En réalité, je suis très réceptive à ce qui n'est pas explicitement dévoilé. Ici, il y a des larmes, de la tristesse, c'est un film à la fois très intime et très brut, mais pourtant, il y a cette retenue presque totale de la part de tous les personnages. On dissimule sa souffrance, et cela se répercute dans la musique. Et il est vrai que dans les films, je suis particulièrement sensible à ce qui est suggéré.

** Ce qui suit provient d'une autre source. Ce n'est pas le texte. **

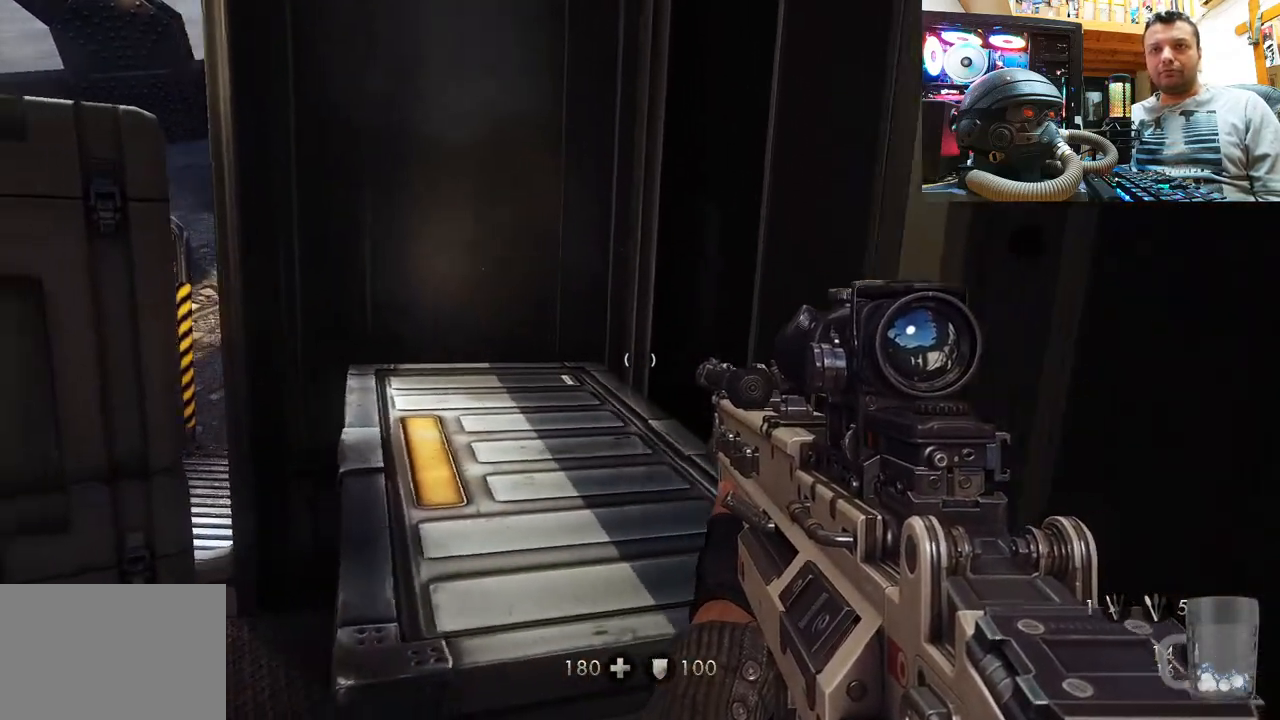
{"buttons": [], "left_stick": "center", "right_stick": "up", "events": [[17, "left_stick", "down-left"], [33, "right_stick", "up-right"], [317, "right_stick", "up"], [467, "left_stick", "center"]]}
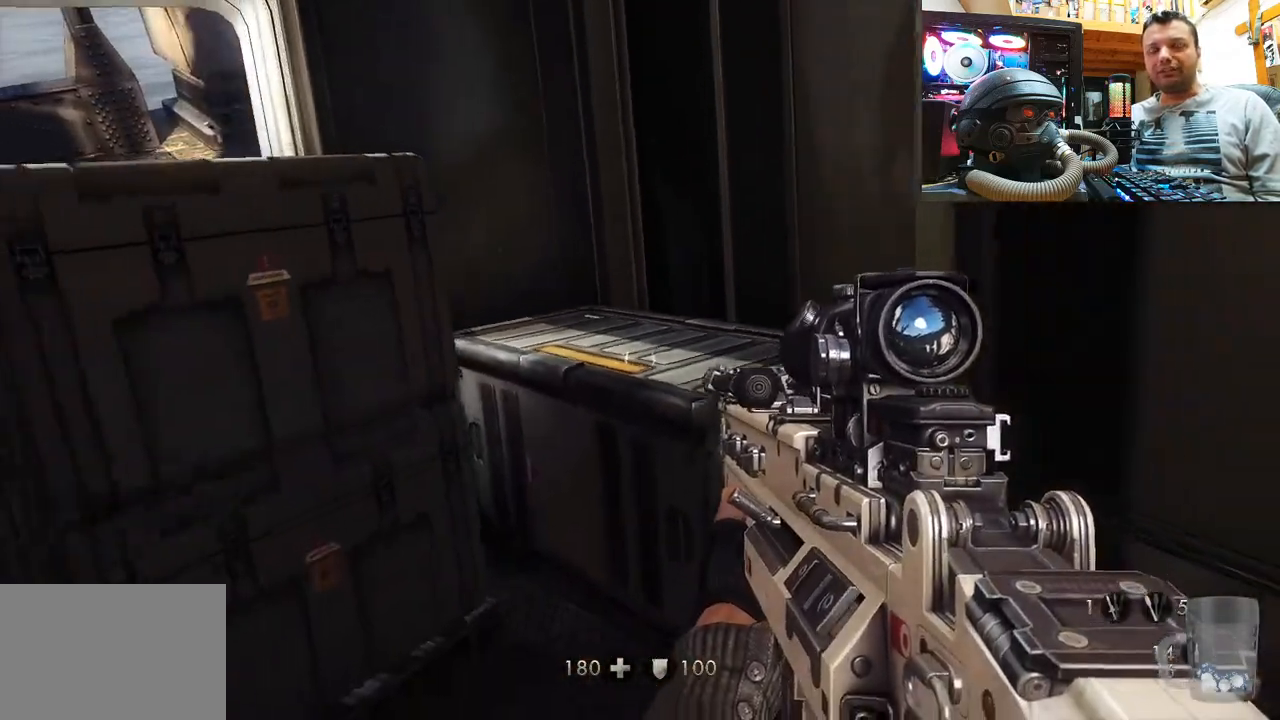
{"buttons": ["CROSS"], "left_stick": "up", "right_stick": "center", "events": [[33, "right_stick", "up-left"], [217, "right_stick", "center"], [300, "left_stick", "up-right"], [350, "left_stick", "up"], [500, "CROSS", "down"]]}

Dans le cadre de la collaboration, avant de procéder à l'interprétation avec les vrais instruments, est-ce que, comme de nombreux compositeurs actuels, vous travaillez aussi sur votre ordinateur ? Est-ce également frustrant pour vous, qui êtes attaché aux vrais instruments, de travailler de manière numérique ? 

La partition réunit un quatuor, c'est-à-dire deux violons, un alto et un violoncelle, une formation au plus près de l'intimité. Mais pour le reproduire, les sons enregistrés, les samples, sonnent très mal. Je me souviens qu'au début, j'avais tenté d'ajouter un peu de reverb pour améliorer un tant soit peu la qualité sonore. Mais Ehab m'a dit "Je n'arrive pas à me projeter Anne, c'est impossible. J'ai l'impression soit que l'orchestre est trop lointain, soit quand tu mets un violon trop près, cela ne ressemble plus vraiment à un violon." Alors, j'ai trouvé la solution en enregistrant ma sœur à chaque maquette que je faisais pour lui. Ma sœur, Madeleine de Boisson, est violoniste. Elle joue à la fois du violon et de l'alto. Je l'enregistrais au plus près des cordes. Ehab appréciait le fait que la corde grince, qu'elle se mette en mouvement. C'est cela qui nous a ensuite influencé lors de la prise de son en studio, car la SACEM nous a accordé une bourse pour ce film, ce qui a été merveilleux. Cela nous a permis d'enregistrer dans des conditions réelles, de travailler dans un excellent studio, ce qui a été fantastique. Par conséquent, je n'ai presque pas utilisé d'instruments sur ordinateur, à part quelques synthétiseurs, mais plutôt en arrière-plan, un peu éthérés, comme des fantômes.

Qu'est-ce qui vous séduit particulièrement dans la composition de musique de film et pourriez-vous nous donner un aperçu d'un autre projet sur lequel vous travaillez actuellement ?

Ce que j'apprécie vraiment dans la musique de film, c'est la possibilité de passer d'un sujet à un autre. Trouver la musique appropriée pour chaque film. Je travaille actuellement sur une série d'animation qui aborde un thème de prince et de princesse, mais dans un style contemporain. C'est formidable car je peux intégrer à la fois du clavecin et des basses électriques lourdes. Du coup, je me suis initiée au beatbox à la flûte, car je joue de la flûte traversière. Je me suis dit pourquoi ne pas essayer ça. Et c'est précisément cet aspect hybride qui me plaît. Je suis très attachée à la sonorité des instruments. J'apprécie l'enregistrement avec des musiciens car il y a une vibration unique. Ajouter des synthétiseurs peut être excellent, mais j'aime préserver cet aspect authentique et humain.